La serie está dirigida en su totalidad por Christian Schwochow, el cineasta nominado al Emmy cuyo trabajo tiende a situarse cerca de las personas bajo presión, no a una distancia fría. Entregar los seis episodios a un solo director indica una historia contada como un descenso continuo en lugar de un caso de la semana — una forma que se adapta a un hombre que pierde el control en tiempo real. Brammall, un actor australiano conocido en el extranjero por interpretar hombres sardónicos y contenidos, está elegido aquí contra esa tendencia, como alguien cuya compostura es la fina tapa de once años de negación. El tráiler se apoya precisamente en esa brecha entre la calma plana de una voz de auriculares y la desesperación que hay debajo.

A su alrededor, el reparto está construido para el peso más que para los nombres solos: Maxine Peake, Brendan Cowell, Daniel Henshall, Zahra Newman y Jessica Wren, con la recién llegada Chloe Jean Lourdes como la chica cuya llamada lo reinicia todo. Peake, en particular, suele ser elegida cuando una historia necesita a alguien que se oponga a la certeza del protagonista, y una pieza como esta depende de esa fricción — de la gente alrededor de Ridley que ya ha hecho su duelo y no puede permitirse reabrirlo con la fuerza de una sola llamada.

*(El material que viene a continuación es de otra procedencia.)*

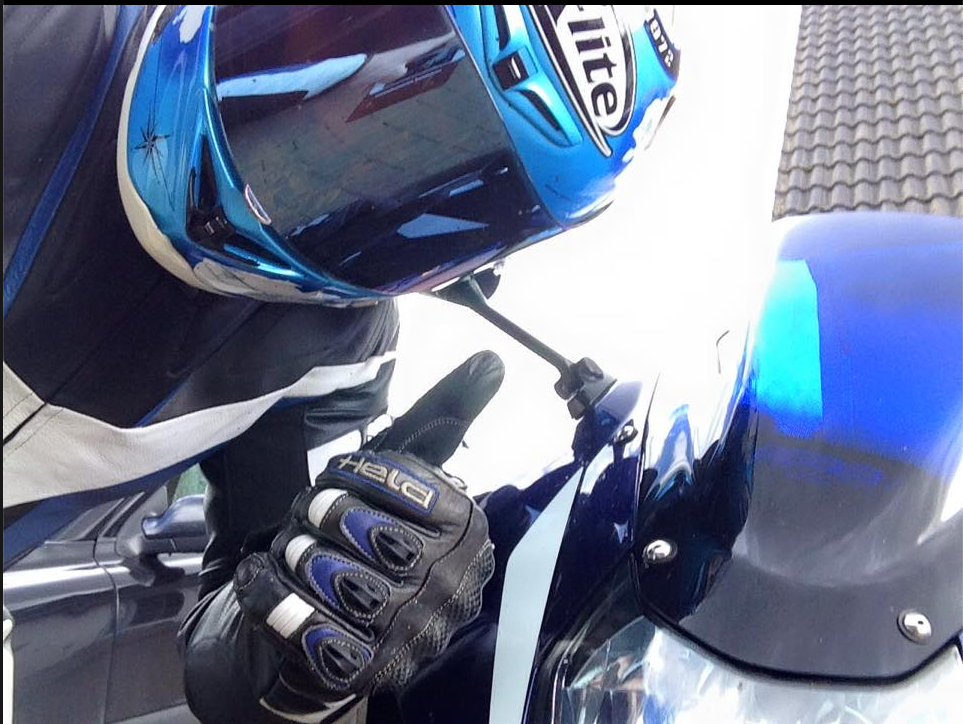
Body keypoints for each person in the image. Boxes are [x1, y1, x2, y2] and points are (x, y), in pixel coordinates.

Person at [3, 5, 679, 723]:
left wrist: (320, 632)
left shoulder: (339, 354)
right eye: (355, 40)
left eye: (429, 162)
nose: (339, 132)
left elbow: (230, 664)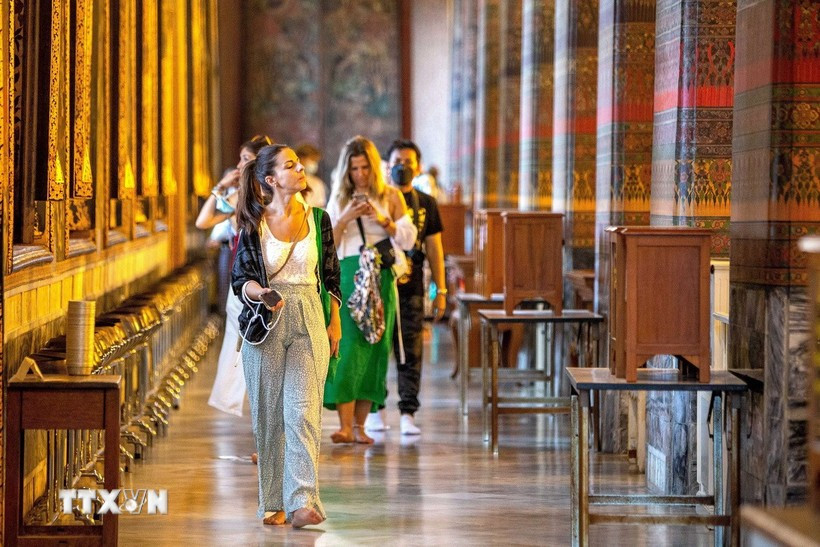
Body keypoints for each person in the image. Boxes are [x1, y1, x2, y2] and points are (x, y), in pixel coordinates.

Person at [231, 143, 341, 528]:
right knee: (268, 415)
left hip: (310, 315)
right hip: (268, 318)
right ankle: (272, 500)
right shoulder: (252, 223)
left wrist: (334, 323)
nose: (299, 170)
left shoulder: (319, 219)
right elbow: (239, 280)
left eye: (299, 164)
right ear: (271, 179)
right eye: (289, 166)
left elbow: (330, 276)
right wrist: (260, 293)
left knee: (303, 412)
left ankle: (303, 501)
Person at [323, 136, 417, 444]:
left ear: (374, 167)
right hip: (349, 273)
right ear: (346, 170)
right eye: (354, 169)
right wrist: (346, 218)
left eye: (365, 167)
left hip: (381, 277)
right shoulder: (338, 198)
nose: (360, 174)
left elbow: (407, 240)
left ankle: (361, 427)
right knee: (348, 347)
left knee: (376, 347)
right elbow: (328, 246)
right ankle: (345, 426)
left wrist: (383, 220)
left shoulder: (390, 196)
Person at [365, 139, 446, 436]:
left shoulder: (426, 202)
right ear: (387, 166)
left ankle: (408, 412)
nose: (403, 166)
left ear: (419, 167)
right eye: (397, 160)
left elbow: (435, 247)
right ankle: (375, 407)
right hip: (378, 282)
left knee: (410, 349)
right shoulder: (376, 199)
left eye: (409, 161)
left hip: (412, 284)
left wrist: (441, 291)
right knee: (376, 345)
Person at [195, 135, 272, 420]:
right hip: (244, 276)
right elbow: (203, 221)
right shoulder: (237, 196)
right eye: (240, 158)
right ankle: (248, 406)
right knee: (240, 338)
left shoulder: (271, 197)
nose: (239, 165)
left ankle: (265, 410)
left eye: (245, 160)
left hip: (268, 275)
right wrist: (221, 187)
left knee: (263, 344)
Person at [295, 143, 328, 207]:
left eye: (316, 161)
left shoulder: (317, 183)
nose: (314, 164)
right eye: (312, 159)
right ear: (300, 158)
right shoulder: (291, 181)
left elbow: (320, 207)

La serie conecta con una ansiedad real y concreta — la larga vida posterior de una desaparición que nunca se resuelve, y la maquinaria que una sociedad construye para gestionar emergencias que no siempre puede solucionar. Una línea de emergencias hace una promesa: que alguien responderá siempre. Last Seen pregunta cuánto vale esa promesa para la persona a la que el sistema ya falló, y qué hace un padre con un hilo tan fino cuando todos a su alrededor han aprendido, por agotamiento o por autoconservación, a soltar. La cuestión no es si debería creer en la voz. Es lo que cuesta la creencia a una persona que ha organizado su supervivencia en torno a no creer nunca del todo que ella se ha ido.

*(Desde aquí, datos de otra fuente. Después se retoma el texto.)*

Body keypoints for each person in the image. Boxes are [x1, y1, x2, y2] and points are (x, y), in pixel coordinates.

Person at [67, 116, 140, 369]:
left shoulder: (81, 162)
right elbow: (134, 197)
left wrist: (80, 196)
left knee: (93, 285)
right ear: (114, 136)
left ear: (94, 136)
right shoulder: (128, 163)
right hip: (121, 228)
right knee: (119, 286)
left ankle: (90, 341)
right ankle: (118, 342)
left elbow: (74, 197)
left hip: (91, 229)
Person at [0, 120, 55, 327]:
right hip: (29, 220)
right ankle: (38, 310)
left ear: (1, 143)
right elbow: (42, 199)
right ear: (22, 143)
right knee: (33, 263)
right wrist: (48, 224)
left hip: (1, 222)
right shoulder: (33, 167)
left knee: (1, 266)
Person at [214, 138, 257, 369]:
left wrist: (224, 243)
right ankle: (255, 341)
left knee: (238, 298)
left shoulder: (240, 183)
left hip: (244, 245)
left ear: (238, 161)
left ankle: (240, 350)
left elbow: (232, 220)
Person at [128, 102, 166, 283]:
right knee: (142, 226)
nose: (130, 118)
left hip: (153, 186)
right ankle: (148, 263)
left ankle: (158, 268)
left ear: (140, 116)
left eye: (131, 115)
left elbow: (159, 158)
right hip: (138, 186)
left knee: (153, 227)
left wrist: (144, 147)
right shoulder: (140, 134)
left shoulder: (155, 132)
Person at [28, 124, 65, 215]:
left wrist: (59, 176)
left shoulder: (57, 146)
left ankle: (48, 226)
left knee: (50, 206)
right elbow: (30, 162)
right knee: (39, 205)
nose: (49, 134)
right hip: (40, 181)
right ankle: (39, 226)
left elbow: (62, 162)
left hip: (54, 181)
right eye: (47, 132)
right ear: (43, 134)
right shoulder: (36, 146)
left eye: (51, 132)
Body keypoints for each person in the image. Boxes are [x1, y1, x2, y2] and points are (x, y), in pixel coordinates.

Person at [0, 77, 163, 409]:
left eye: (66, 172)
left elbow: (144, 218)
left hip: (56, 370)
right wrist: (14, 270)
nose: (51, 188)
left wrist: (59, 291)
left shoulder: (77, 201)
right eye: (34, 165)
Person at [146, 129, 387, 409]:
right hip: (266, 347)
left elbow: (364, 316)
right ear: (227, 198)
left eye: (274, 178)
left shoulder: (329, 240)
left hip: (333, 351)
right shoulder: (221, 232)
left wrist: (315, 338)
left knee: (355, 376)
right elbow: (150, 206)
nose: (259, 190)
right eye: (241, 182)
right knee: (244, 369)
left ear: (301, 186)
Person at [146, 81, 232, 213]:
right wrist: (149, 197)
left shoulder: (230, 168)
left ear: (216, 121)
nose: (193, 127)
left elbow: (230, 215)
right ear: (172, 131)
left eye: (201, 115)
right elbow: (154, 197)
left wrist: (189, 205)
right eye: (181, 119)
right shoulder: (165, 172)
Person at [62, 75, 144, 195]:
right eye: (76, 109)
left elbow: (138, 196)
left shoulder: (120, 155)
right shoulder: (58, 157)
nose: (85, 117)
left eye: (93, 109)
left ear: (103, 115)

Llega a un campo abarrotado. El thriller internacional de niños desaparecidos se ha convertido en su propio género de prestigio, y la cobertura temprana ha recurrido a la comparación con Harlan Coben casi por reflejo. Pero Last Seen pertenece al menos tanto a una tradición australiana en la que la tierra misma es la que amenaza — la inquietud bañada por el sol de The Dry, el pavor de campo abierto de Mystery Road. Filmada en toda Victoria, hereda ese linaje: un lugar donde la ayuda está siempre lejos, y donde el espacio entre pueblos se mide en el tiempo que tarda en ocurrir lo peor. El género que parece desde fuera y el que aprovecha desde dentro no son exactamente la misma serie.

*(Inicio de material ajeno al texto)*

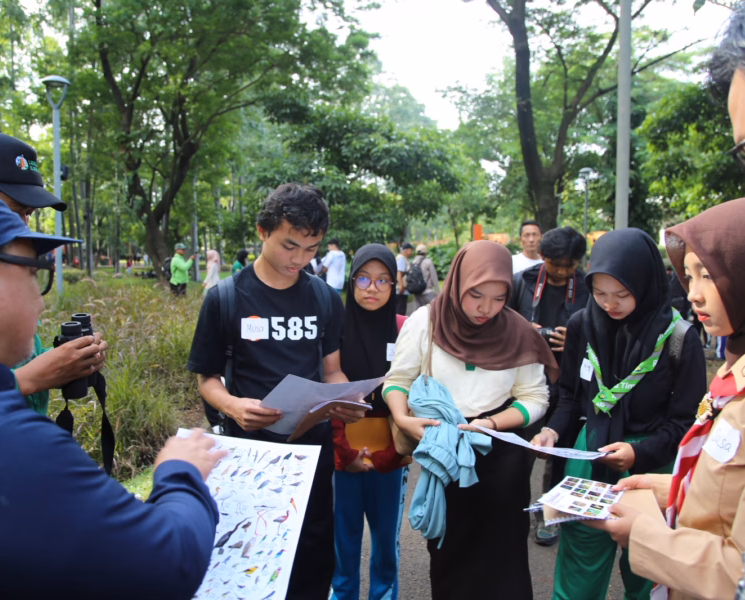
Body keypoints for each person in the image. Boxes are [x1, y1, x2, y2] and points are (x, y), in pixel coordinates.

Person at [0, 176, 225, 599]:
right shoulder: (3, 445)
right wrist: (180, 471)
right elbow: (165, 564)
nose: (42, 301)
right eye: (36, 273)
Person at [187, 183, 367, 599]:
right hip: (250, 454)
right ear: (262, 231)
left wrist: (347, 399)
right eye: (290, 246)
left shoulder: (324, 298)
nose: (300, 260)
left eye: (311, 249)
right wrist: (233, 407)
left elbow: (332, 371)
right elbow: (207, 379)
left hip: (311, 455)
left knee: (311, 561)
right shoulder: (225, 299)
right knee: (249, 562)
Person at [531, 229, 706, 600]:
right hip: (589, 457)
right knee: (578, 570)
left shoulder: (678, 338)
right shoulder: (582, 324)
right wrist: (551, 434)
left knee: (646, 576)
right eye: (599, 293)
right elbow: (570, 398)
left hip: (651, 469)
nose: (610, 304)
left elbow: (686, 423)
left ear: (645, 284)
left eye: (622, 294)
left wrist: (637, 452)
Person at [384, 240, 558, 600]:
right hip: (445, 452)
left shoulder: (518, 330)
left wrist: (492, 424)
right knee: (450, 553)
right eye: (476, 294)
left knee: (503, 556)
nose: (486, 308)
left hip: (501, 456)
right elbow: (397, 380)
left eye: (498, 298)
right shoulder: (425, 322)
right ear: (458, 282)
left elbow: (535, 396)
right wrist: (403, 419)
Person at [591, 198, 745, 600]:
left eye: (708, 275)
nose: (693, 294)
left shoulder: (680, 340)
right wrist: (676, 488)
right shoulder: (732, 373)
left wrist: (644, 537)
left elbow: (739, 572)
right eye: (688, 277)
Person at [0, 129, 107, 417]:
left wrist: (64, 363)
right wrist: (28, 379)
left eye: (28, 215)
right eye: (12, 210)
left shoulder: (6, 284)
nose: (22, 227)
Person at [330, 244, 410, 600]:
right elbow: (324, 390)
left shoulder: (405, 330)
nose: (372, 287)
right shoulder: (335, 329)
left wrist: (394, 453)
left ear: (395, 286)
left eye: (382, 280)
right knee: (341, 542)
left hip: (390, 451)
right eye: (363, 278)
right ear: (351, 281)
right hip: (341, 451)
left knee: (385, 544)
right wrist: (343, 453)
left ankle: (383, 595)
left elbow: (414, 393)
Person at [510, 225, 589, 546]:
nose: (562, 271)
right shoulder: (523, 282)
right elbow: (504, 319)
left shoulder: (587, 286)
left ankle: (549, 515)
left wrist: (577, 336)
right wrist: (524, 328)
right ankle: (514, 512)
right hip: (527, 381)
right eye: (556, 264)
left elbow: (601, 327)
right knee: (519, 452)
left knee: (559, 452)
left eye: (570, 265)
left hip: (569, 383)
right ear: (543, 257)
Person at [409, 244, 439, 311]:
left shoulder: (412, 263)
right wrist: (437, 292)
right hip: (428, 293)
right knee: (432, 313)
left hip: (417, 293)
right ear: (425, 252)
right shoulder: (428, 262)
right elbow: (434, 277)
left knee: (418, 314)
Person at [394, 242, 413, 316]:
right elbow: (399, 273)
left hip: (400, 290)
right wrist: (401, 286)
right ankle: (399, 327)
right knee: (400, 311)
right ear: (406, 250)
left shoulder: (401, 258)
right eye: (410, 250)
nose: (411, 252)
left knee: (399, 310)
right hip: (400, 290)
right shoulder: (401, 259)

Esa brecha es también su contrato con el público. Una historia como esta promete una resolución — una chica encontrada, un misterio cerrado — y su apuesta más difícil e interesante es hacer que el lector sienta lo poco que realmente resolvería una resolución. Si la voz al otro lado de la línea es Maggie, encontrarla no devuelve los once años, ni reconstruye la familia que se reorganizó en torno a su ausencia, ni le dice a Ridley quién es una vez que su negativa definitoria no tiene adónde ir. Un thriller de este tipo vive o muere dependiendo de si trata esa cuestión como un giro que se desvela o como una herida con la que convivir. La premisa, al menos, está construida para convivir con ella.

Last Seen se estrena a nivel mundial en Apple TV+ el miércoles 9 de septiembre de 2026, con sus dos primeros episodios, y continúa semanalmente hasta el 7 de octubre — seis episodios en total. Es una producción original australiana de 60Forty Films, rodada en la región de Victoria, dirigida por Christian Schwochow y escrita por Kris Mrksa.

Para quien ya esté buscando lo esencial: sí, está basada en un libro — The Dispatcher de Ryan David Jahn, ganador del Premio John Creasey Dagger de la CWA — más que en un caso real concreto; está protagonizada por Patrick Brammall junto a Maxine Peake y Brendan Cowell; consta de seis episodios a lo largo de cuatro semanas; y se emite solo en Apple TV+, en todos los lugares donde el servicio esté disponible.